Most improved: Ware. The good news is, Ware scored 22 points in the Red-White game. The bad news is, it took him 21 shots. But for a guy who made eight field goals all last season -- and none from three-point range -- that actually represents progress. I also liked that Ware grabbed 10 rebounds, which will earn him playing time even if he isn't scoring. Just as Pitino had Siva watch video of Nash to improve his point guard play, he showed Ware video of Ray Allen to help him with his outside shooting. "Kevin has gone from the ugliest jump shot I've ever coached to an average-to-good jump shot," Pitino said. I'm almost positive that was a compliment.

Glue guy: Hancock. Pitino is not mincing words here. "The key to our whole season is Luke Hancock," he said. "He gives us what we don't have." Pitino was referring not only to Hancock's shooting -- during his sophomore season at George Mason, Hancock shot 49.4 percent from the floor, 35.9 percent from three and 81 percent from the foul line -- but also his maturity and leadership.

For example, about a week after Hancock arrived at Louisville, the players decided they were going to have a weighlifting session at six in the morning. When two of the veterans showed up a half-hour late, Hancock barked at them, "Where the f--- were you guys?" Pitino laughed as he told me that story, but it's clear Hancock will continue to embrace his role as warrior, on and off the court. "I played for a coach at George Mason [Jim Larranaga] who taught us to take pride in the little things," he said in the locker room after the Red-White game. "I'm not a superior athlete like a Kevin Ware, so feel like I've got to try harder than most players."

X-factor: Behanan. The obvious answer here should be Smith -- Will he be Russ-diculous or Russ-tastic? -- but to me Behanan is the more critical player. His talent is undeniable. He isn't real big for a power forward (6-6, 250 pounds), but his combination of athleticism and strength is Barkleyesque. When Behanan finishes on the break, he dunks the ball down.

Yet, put him in a halfcourt setting, and Behanan makes foolish spin dribbles and fires no-look passes that sail out of bounds. Morevoer, Pitino raised some red flags about his attitude. "He needs to love basketball more. What I've found is you've got to force him in the gym," he said. "I also worry about his lack of humility. He's a great kid, but this is an environment where you can't get full of yourself. It's the greatest killer of potential when everybody tells you how good you are. He loves the limelight too much."

Those words were still ringing in my ears when I saw Monday's Associated Press report that Behanan will be suspended for the team's exhibition opener and is not allowed to talk to the media for the first semester because of unspecified "incidents" that took place over the summer. Pitino is trying to nip something in the bud here. The question is, will the problem go away, or will it mushroom into something bigger and more troublesome?

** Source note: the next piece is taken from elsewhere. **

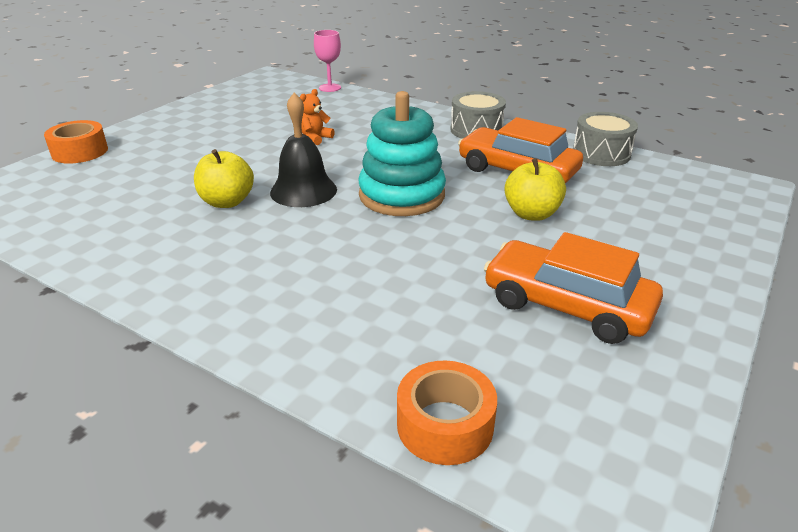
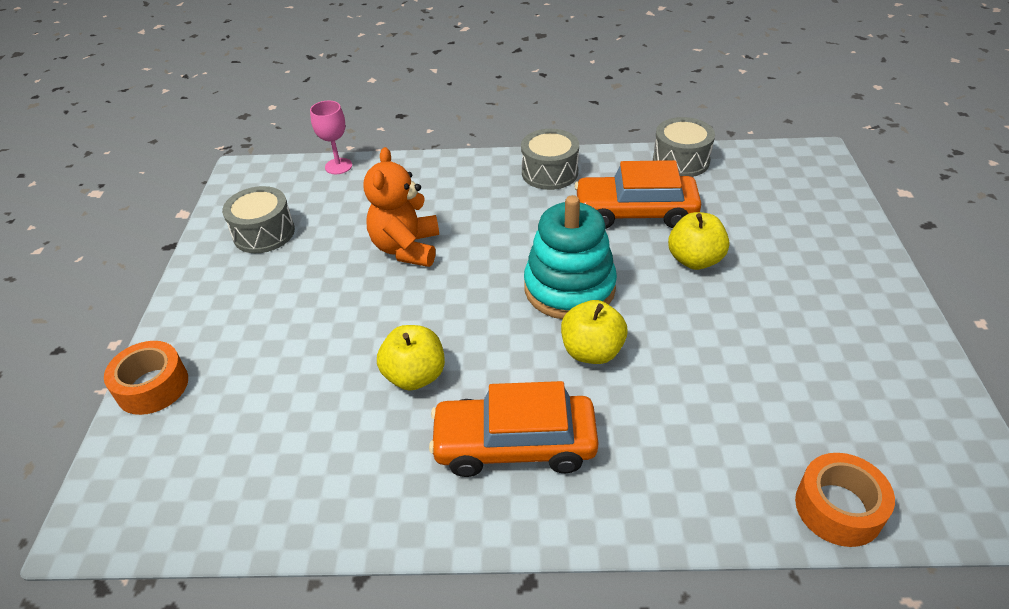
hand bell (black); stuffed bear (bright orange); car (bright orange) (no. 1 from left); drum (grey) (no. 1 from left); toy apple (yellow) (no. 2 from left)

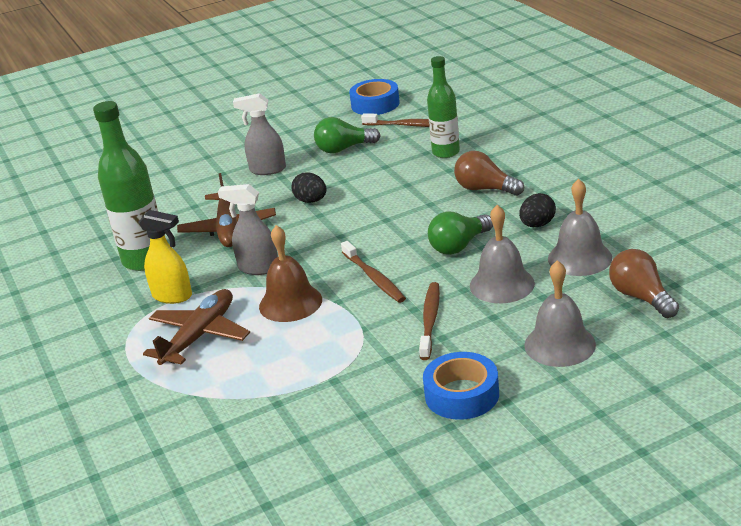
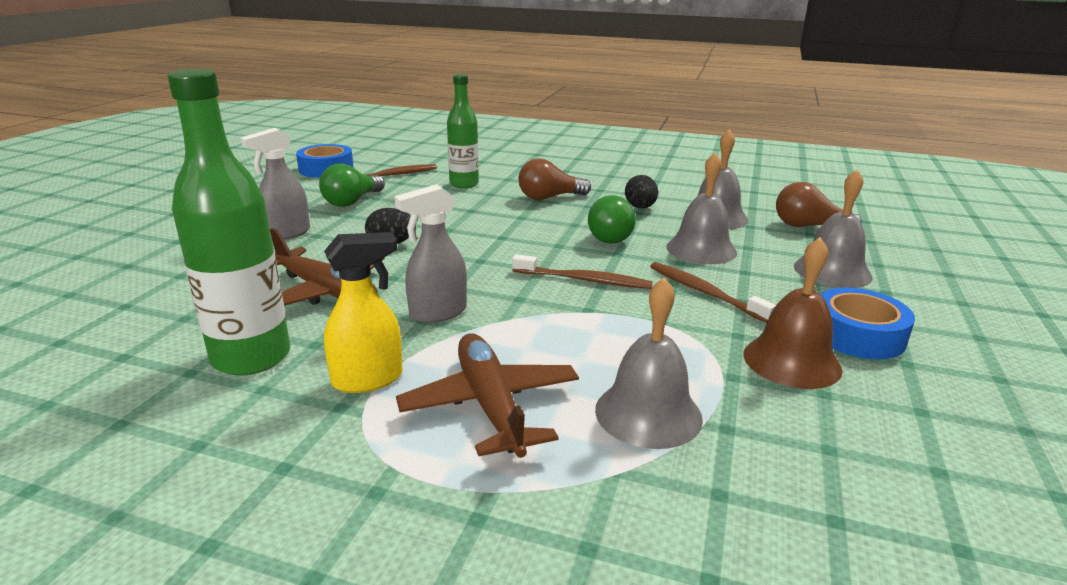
hand bell (dark brown); hand bell (grey) (no. 1 from left)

Lost in the shuffle: Angel Nunez, 6-8 sophomore forward. Nunez was hurt more than any other Cardinal by the arrival of Harrell. He had shown some flashes of potential as a freshman and put on 15 pounds of muscle in the off-season, but between Harrell, Dieng, Blackshear and Behanan, there aren't going to be a whole lot of frontcourt minutes available.

Bottom line: There is always a danger in overreacting to a team's hot postseason run. Let's not forget that Louisville also lost by 31 points at Providence in early January. But much of the Cardinals' first-half struggles had to do with their rash of injuries. Once they got healthy and into a groove, they were tough to beat.

I think they'll be tough to beat again. The Cardinals have talent, experience and character at the two most important positions on the court -- center and point guard. They have depth, athleticism, and they are as good defensively as any team in America. And to state the obvious, they are very, very well-coached. In other words, the sky's the limit. It says here they're going back to the Final Four.